▶ **Task description**:
From the records below, transcribe exactly the lines that begin at the line with "pinky dip: (368, 261)" and end at the line with "index dip: (409, 168)", both included.

▶ **Data for review**:
=-=-=
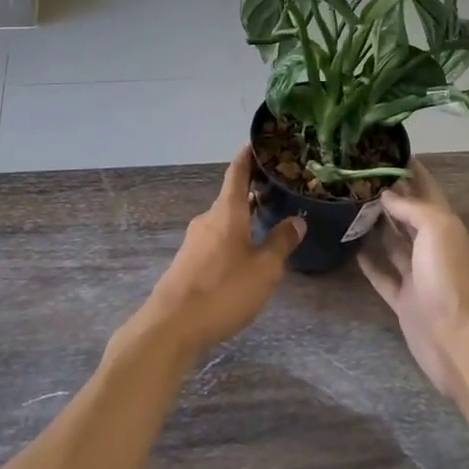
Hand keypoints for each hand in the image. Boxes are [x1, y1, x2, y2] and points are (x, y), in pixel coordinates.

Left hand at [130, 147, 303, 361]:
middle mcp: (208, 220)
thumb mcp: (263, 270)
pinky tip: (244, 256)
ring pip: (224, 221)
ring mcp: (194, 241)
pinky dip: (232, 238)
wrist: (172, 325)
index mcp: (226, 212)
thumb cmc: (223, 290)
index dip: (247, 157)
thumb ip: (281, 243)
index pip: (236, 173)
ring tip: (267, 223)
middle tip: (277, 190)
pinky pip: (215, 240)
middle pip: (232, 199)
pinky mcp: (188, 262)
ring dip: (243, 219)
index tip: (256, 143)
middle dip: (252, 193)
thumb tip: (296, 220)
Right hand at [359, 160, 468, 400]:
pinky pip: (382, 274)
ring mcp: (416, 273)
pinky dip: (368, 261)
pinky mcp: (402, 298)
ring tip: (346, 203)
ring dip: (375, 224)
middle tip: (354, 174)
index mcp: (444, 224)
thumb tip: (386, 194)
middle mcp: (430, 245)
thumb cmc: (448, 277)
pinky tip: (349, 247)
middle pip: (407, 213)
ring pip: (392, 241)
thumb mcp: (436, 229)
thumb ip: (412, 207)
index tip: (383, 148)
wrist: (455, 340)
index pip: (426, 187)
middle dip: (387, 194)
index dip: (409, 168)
=-=-=
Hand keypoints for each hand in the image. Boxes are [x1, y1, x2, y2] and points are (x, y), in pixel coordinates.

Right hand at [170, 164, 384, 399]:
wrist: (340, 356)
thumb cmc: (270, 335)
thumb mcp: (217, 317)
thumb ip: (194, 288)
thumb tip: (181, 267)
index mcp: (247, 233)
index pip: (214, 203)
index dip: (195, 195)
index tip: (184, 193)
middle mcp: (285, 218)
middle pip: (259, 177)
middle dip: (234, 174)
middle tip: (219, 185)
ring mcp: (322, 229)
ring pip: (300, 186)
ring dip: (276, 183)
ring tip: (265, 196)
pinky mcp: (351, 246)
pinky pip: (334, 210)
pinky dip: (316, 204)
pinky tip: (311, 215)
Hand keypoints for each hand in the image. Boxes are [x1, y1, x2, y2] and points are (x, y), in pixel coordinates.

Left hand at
=-=-=
▶ **Result of the exercise**:
pinky dip: (368, 261)
pinky mcp: (402, 298)
ring tip: (346, 203)
ring dip: (375, 224)
middle tip: (354, 174)
index mcp: (444, 224)
thumb tip: (386, 194)
middle mcp: (430, 245)
thumb cmc: (448, 277)
pinky tip: (349, 247)
middle pip: (407, 213)
ring pip: (392, 241)
thumb mcp: (436, 229)
thumb ip: (412, 207)
index tip: (383, 148)
wrist: (455, 340)
index pip: (426, 187)
middle dip: (387, 194)
index dip: (409, 168)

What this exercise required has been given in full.